Selected excerpt
-- Opening Marker --
Terpenoid indole alkaloid pathway operating in V. minor and the regulation strategy applied to enhance flux towards vincamine biosynthesis in the present study. Red broken arrows represent multi-step or uncharacterized reactions. *TDC tryptophan decarboxylase, SLS secologanin synthase, STR strictosidine synthase, SGD strictosidine β-glucosidase
Material and Methods
Hairy Root Induction and Establishment
Leaf explants from multiple shoot cultures of V. minor were used for hairy root induction. The mother stock shoot cultures were maintained on a MS [14] medium supplemented with 1.0 mg/l 6-benzyladenine (BA), 0.1 mg/l α-naphthaleneacetic acid (NAA), 0.4 mg/l thiamine hydrochloride, and 4.0 g/l Phytagel. For co-cultivation, the bacterial suspension of Agrobacterium rhizogenes strain A4 was raised in liquid YMB medium [15] supplemented with 50 mg/l kanamycin. Twenty-four-hour-old bacterial culture (OD 0.5 at 600 nm) was used for infecting the explants by wounding them with sterile needles dipped in the bacterial suspension. Untreated explants were plated to serve as controls. The treated explants were placed on a hormone-free MS medium for 5 days. After co-cultivation, the explants were shifted to a MS basal medium supplemented with cephalexin and ampicillin (500 mg/l each) for 15–20 days for bacterial elimination and root induction. The resultant roots from independent transformation events were carefully excised and transferred to one-fourth strength of Gamborg [16] B5 liquid medium for growth and multiplication via regular sub-culturing through a 5-week culture cycle. Growth index (GI) of hairy roots was measured as percent increment over the initial inoculum weight [GI = {(final wt.–initial wt.)/initial wt.}×100]. All growth assays were made with three replicates per treatment, and experiment was repeated three times. The root cultures were incubated on a rotary shaker (80–100 rpm) under a 16-h light and 8-h dark photoperiod.
Elicitor Treatments, Inhibitor, and Precursor Feeding
Based on the previous studies conducted by Giddings et al. [17] and Guo et al. [18] on a very closely related plant Catharanthus roseus, following experimental strategy was designed to enhance the flux towards vincamine synthesis in V. minor. Cyclooxygenase inhibitors, hydroxylase, and peroxidase elicitors were added to the 20-day-old hairy roots growing in liquid medium. Naproxen (cyclooxygenase inhibitor) was added to inhibit serpentine/type of alkaloid biosynthesis at the concentration of 8.4 mg/l. To enhance the activities of hydroxylase and peroxidase, hydrogen peroxide (20 μg/l) was added, while for increased acetyltransferases activity, acetic anhydride (32.4 mg/l) was used. Another cyclooxygenase inhibitor benzotriazole was also tested at the concentration of 0.5 μM/l. Five precursor molecules of terpenoid indole alkaloid pathway, i.e., shikimate (100 mg/l), tryptophan (100 mg/l), tryptamine (100 mg/l), loganin (10 mg/l), and secologanin (10 mg/l) have been tested in various combinations with cyclooxygenase inhibitors, hydroxylase, and peroxidase elicitors to screen out the best treatment favoring the vincamine biosynthesis (Table 1). The concentrations of all the cyclooxygenase inhibitor, hydroxylase/peroxidase elicitor, and precursor were taken according to the previous studies conducted on C. roseus [17, 18]. Before addition, all the elicitors and inhibitors were filter-sterilized with membrane filter (0.22 μ). Roots were harvested 7 days after addition, and growth index was calculated. All experiments were carried out in triplicate, and experiments were repeated thrice.
-- Closing Marker --
Supplied data
-- Opening Marker --
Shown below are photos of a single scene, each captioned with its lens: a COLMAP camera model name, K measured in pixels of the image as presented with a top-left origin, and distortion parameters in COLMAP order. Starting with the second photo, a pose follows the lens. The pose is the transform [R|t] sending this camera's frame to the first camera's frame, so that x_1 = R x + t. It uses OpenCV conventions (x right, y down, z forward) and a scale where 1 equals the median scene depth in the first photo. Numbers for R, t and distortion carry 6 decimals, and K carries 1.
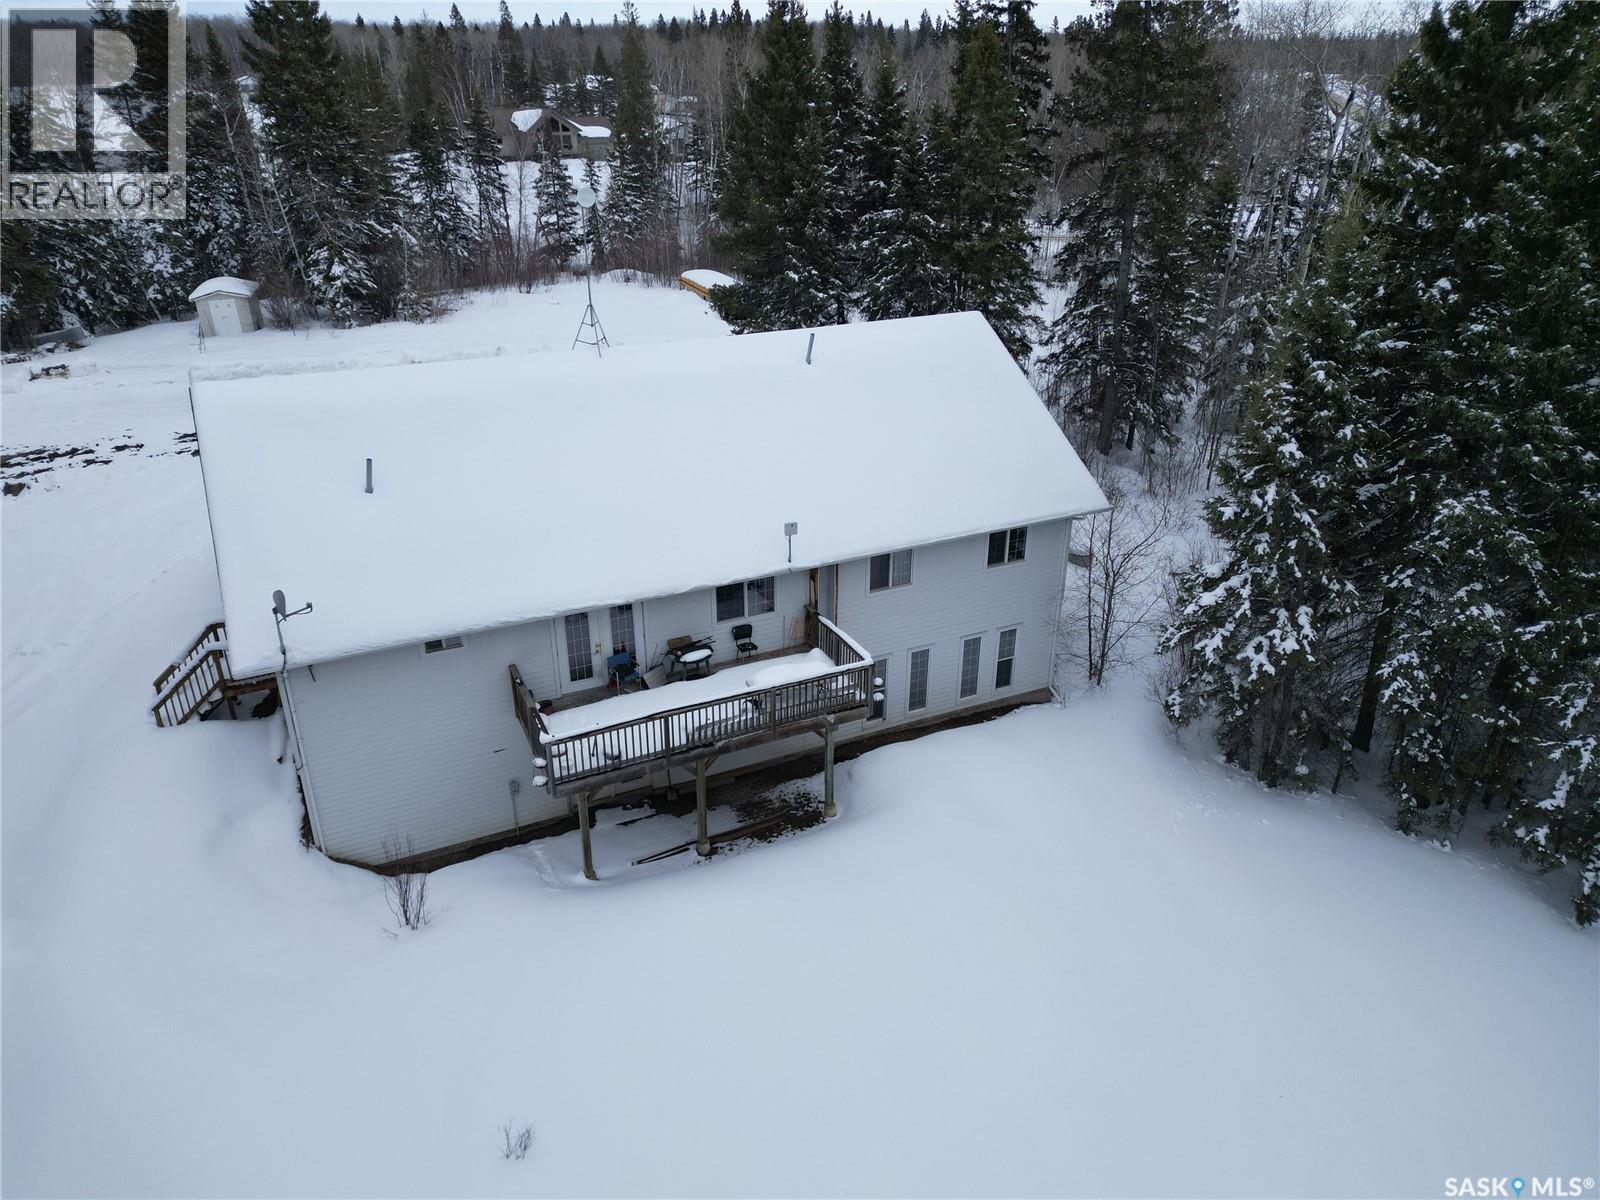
lens RADIAL K [[1111.7, 0, 796.8], [0, 1111.7, 593.8], [0, 0, 1]] dist [0.057674, 0.002174]
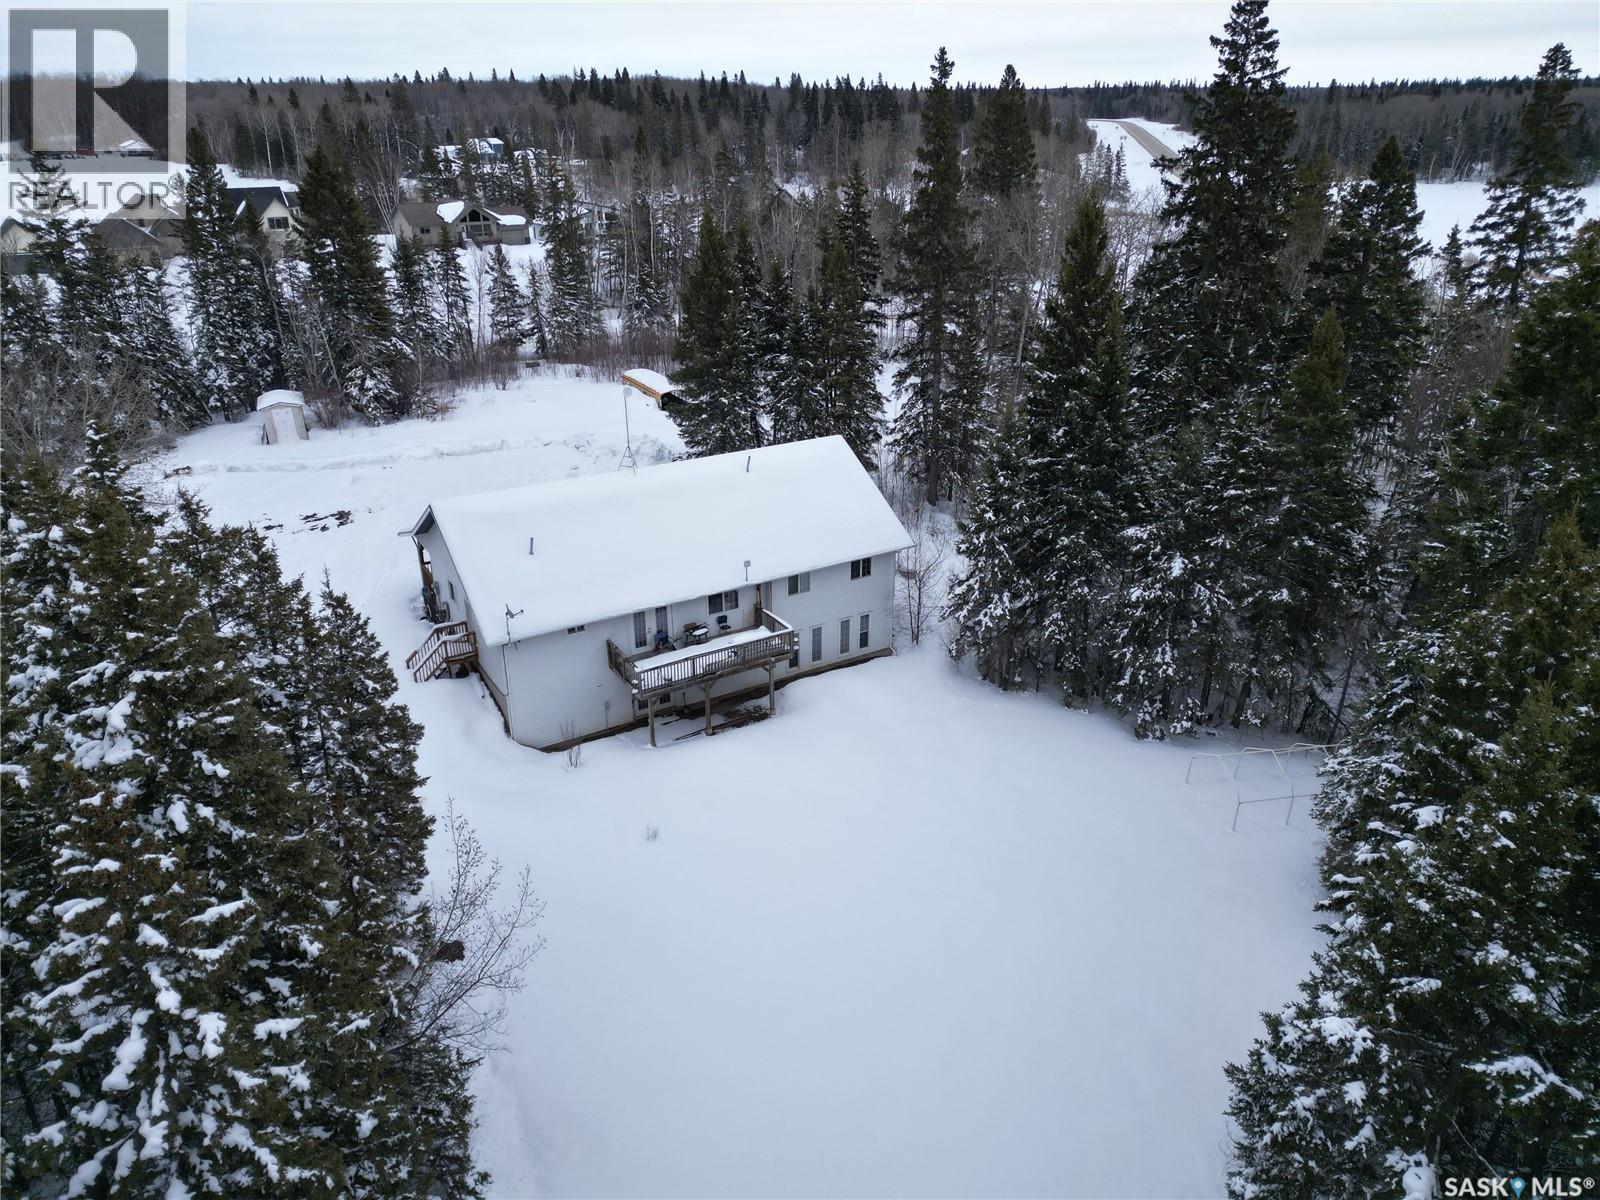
lens RADIAL K [[1111.7, 0, 800.3], [0, 1111.7, 600.2], [0, 0, 1]] dist [0.057674, 0.002174]
pose [[0.994379, -0.044576, 0.096034, -0.088648], [0.046627, 0.998727, -0.019222, 0.040206], [-0.095055, 0.023592, 0.995192, -0.810629]]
-- Closing Marker --
Exercise requirements
1) In the vincamine methods excerpt, at what concentration was naproxen added to the hairy roots?
2) Carry on the vincamine methods excerpt, picking up right after its final sentence.
The data has no connection to the vincamine methods excerpt.

List of answers
1) 8.4 mg/l

2)
HPLC Analysis
One gram oven-dried tissue was ground to fine powder and extracted with methanol (3 × 30 ml). Pooled methanolic extract was filtered, concentrated in vacuum at 40 °C to 10 ml, diluted with distilled water (10 ml), acidified with 3 % HCl (10 ml), and extracted with hexane (3 × 30 ml). The aqueous extract was cooled (10 °C), basified with NH4OH (pH 8.5), and extracted with chloroform (3 × 30 ml). Combined chloroform extract was dried over Na2SO4 and air-dried to a constant weight. Vincamine estimation was performed by using high-performance liquid chromatography–photodiode array detector (HPLC–PDA-MS) system—Shimadzu Kyoto, Japan. Ten microliters of the extract was loaded onto a RP-C18 (4.6 × 100mm) HPLC column. The mobile phase used consisted of A (45 % acetonitrile) and B (55 % sodium phosphate buffer pH-6). A constant flow rate of 1.5 ml/min was used for all the analysis. Run time for each cycle was 14 min. Detection was done at 254 nm. The data represents the mean value of three independent experiments each performed in triplicate.
Real-Time PCR (qPCR)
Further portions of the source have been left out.